### ASSIGNMENT
Go to the line in the entries below that holds "通販運営・商品開発メンバー" and repeat exactly from there through the line that holds "ショップ」を開設した。ＥＣサイトはグループ会", inclusive.

==============================

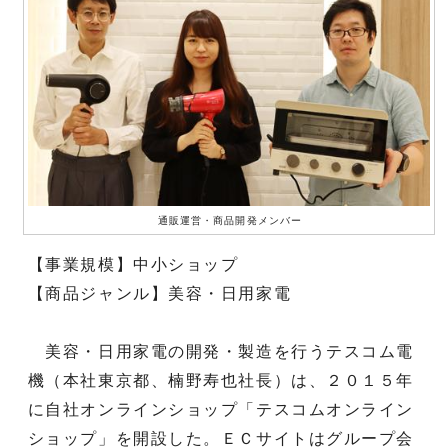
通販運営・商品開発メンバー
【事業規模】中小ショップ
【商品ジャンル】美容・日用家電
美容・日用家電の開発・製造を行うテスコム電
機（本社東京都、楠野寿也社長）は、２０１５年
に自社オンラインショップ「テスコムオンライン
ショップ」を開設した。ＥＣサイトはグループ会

==============================

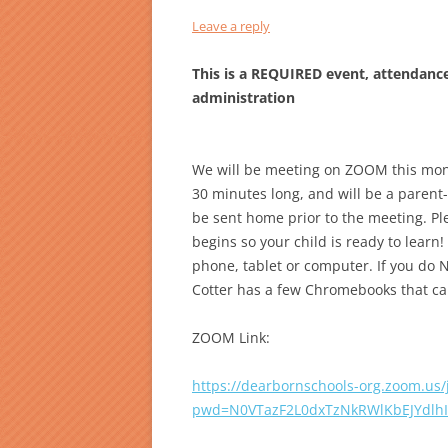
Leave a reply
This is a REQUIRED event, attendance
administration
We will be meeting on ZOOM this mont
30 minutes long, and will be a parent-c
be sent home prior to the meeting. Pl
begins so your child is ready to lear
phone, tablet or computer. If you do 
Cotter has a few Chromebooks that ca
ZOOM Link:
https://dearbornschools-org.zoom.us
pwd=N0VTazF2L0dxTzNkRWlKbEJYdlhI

==============================

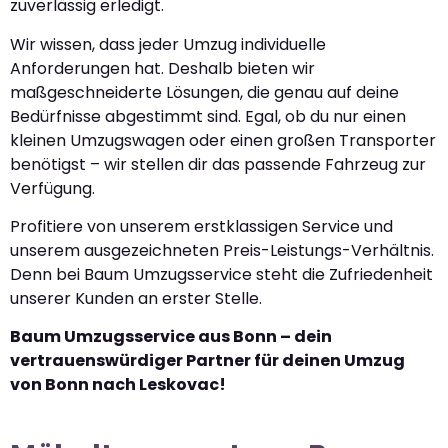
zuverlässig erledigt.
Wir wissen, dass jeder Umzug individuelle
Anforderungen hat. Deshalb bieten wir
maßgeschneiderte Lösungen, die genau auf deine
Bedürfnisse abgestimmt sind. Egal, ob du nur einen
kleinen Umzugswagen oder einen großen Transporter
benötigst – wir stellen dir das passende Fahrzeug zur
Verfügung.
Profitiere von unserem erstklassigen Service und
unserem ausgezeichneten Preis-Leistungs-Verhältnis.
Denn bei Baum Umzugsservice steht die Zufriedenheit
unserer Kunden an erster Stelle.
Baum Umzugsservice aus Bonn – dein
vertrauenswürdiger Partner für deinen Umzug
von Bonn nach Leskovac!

==============================

### ANSWER SPACE
通販運営・商品開発メンバー
【事業規模】中小ショップ
【商品ジャンル】美容・日用家電
美容・日用家電の開発・製造を行うテスコム電
機（本社東京都、楠野寿也社長）は、２０１５年
に自社オンラインショップ「テスコムオンライン
ショップ」を開設した。ＥＣサイトはグループ会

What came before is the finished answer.